Headlines touting the discovery of water on Mars — again! — are a long-standing punchline among planetary scientists. But a discovery this year was something very different.
Unlike previous claims of water-bearing rocks or ephemeral streaks of brine, researchers reported in the Aug. 3 Science that they had found a wide lake of standing liquid near the Red Planet’s south pole, buried beneath 1.5 kilometers of ice (SN: 8/18/18, p. 6). The purported polar pool, spotted by an orbiting satellite, is the largest volume of liquid water ever claimed to currently exist on Mars, and has probably been around for a long time. Both of those features raise hopes that life could survive on Mars today.
But months after the announcement, the discovery remains controversial. First, it’s not clear how that water could remain liquid when the temperature at that icy depth should be about –68° Celsius. Even salts dissolved in the water would have a hard time melting ice that cold. “This is the main objection that has been raised,” says one of the lake’s discoverers, planetary scientist Roberto Orosei of the National Institute for Astrophysics in Bologna, Italy.
The other concern is that a second Mars orbiter, which should be able to detect such lakes, has seen nothing so far.
Orosei, however, thinks he has the answer to both puzzles: If Mars’ south polar ice cap has a texture like Styrofoam, he says, that could both insulate the lake and befuddle the other orbiter.

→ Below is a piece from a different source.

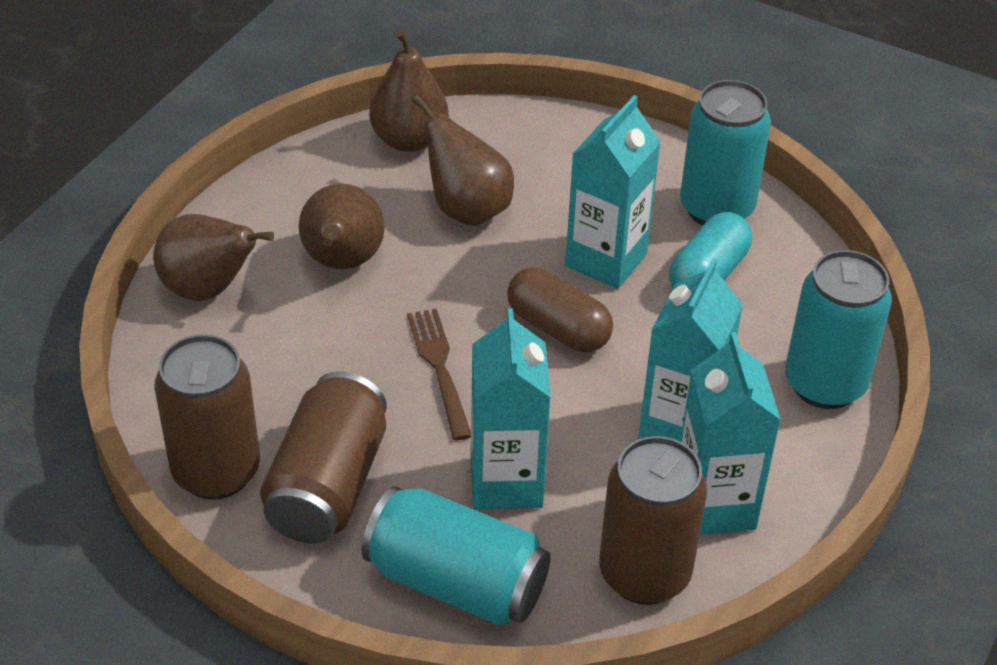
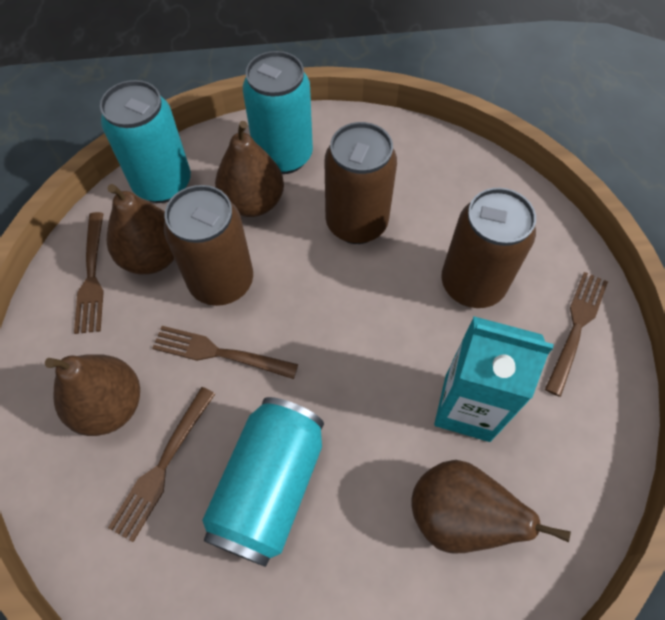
brown capsule: [507,267,613,352] = 1 -> none = 0
brown fork: [407,308,471,440] = 1 -> [74,212,104,334] [108,387,215,542] [152,326,298,379] [545,272,608,397] = 4
turquoise capsule: [669,212,752,288] = 1 -> none = 0
turquoise carton: [471,308,551,510] [565,95,661,289] [638,259,743,441] [680,332,781,535] = 4 -> [434,316,554,442] = 1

Orosei and colleagues spotted the lake after years of analyzing data from the European Space Agency’s Mars Express orbiter, which aims radar at the planet to see below its surface. As radar waves bounce off an interface between two materials, the brightness of the reflection can tell scientists what those materials are. Orosei’s group found a bright triangular reflection measuring about 20 kilometers across at Mars’ south pole. A lake of liquid water beneath the ice is the most likely explanation, Orosei says.
NASA’s Mars Reconnaissance Orbiter, which has also observed the south pole with radar, has seen no sign of the lake. “It’s a big mystery,” says Toronto-based planetary scientist Isaac Smith of the Planetary Science Institute, who works on the NASA mission. “We’d love to figure it out.”
Tiny pockets of air in the polar ice sheet might explain the conflicting radar results, Orosei suspects. If the ice is riddled with holes, they may scatter the Mars Reconnaissance Orbiter’s short-wavelength radar, like light filtering through a cloud. That scattering would hide the lake from the short-wavelength radar’s view. But Mars Express’ longer-wavelength radar could pass through the ice cleanly allowing it to reach and reflect off the lake.
The air in those holes would also help insulate lower layers of ice and raise the temperature there, or hold in heat from the planet’s interior more efficiently, similar to the way a Styrofoam cup keeps coffee hot.
“This is just a conjecture at the moment,” Orosei cautions.
Smith thinks porous, Styrofoam-like ice sounds plausible, but hard to explain. On Earth, ice normally packs tightly and becomes denser as it grows thicker. It’s hard to see how such a thick slab of ice on Mars would not do the same. Other orbital measurements suggest that Mars’ ice is even denser than regular water ice, which doesn’t leave much room for air holes.
But Mars’ south polar ice behaves differently than earthly ice in other ways too, Smith says. It doesn’t flow the way you would expect from tightly packed glaciers. Porous ice might explain why it flows differently, and more dust and other impurities in the ice could make up for the difference in density.
“It would be a big surprise,” Smith says. “But Mars is a unique place.”
If the ice is porous, there should be more insulated lakes hidden beneath the ice cap, Orosei says. The Mars Express team may have seen some hints of such lakes already, although it’s too early to be sure.
Finding additional lakes would be great news for the possibility of life there. If life took root in the past, it could still hang on in these long-lived subglacial lakes, like life does in similar lakes in Antarctica (SN: 9/20/14, p. 10).
“This means you would have a sort of Noah’s ark for life to exist today, if it ever developed on early Mars,” Orosei says. “The chances of finding extant life today would be much greater.”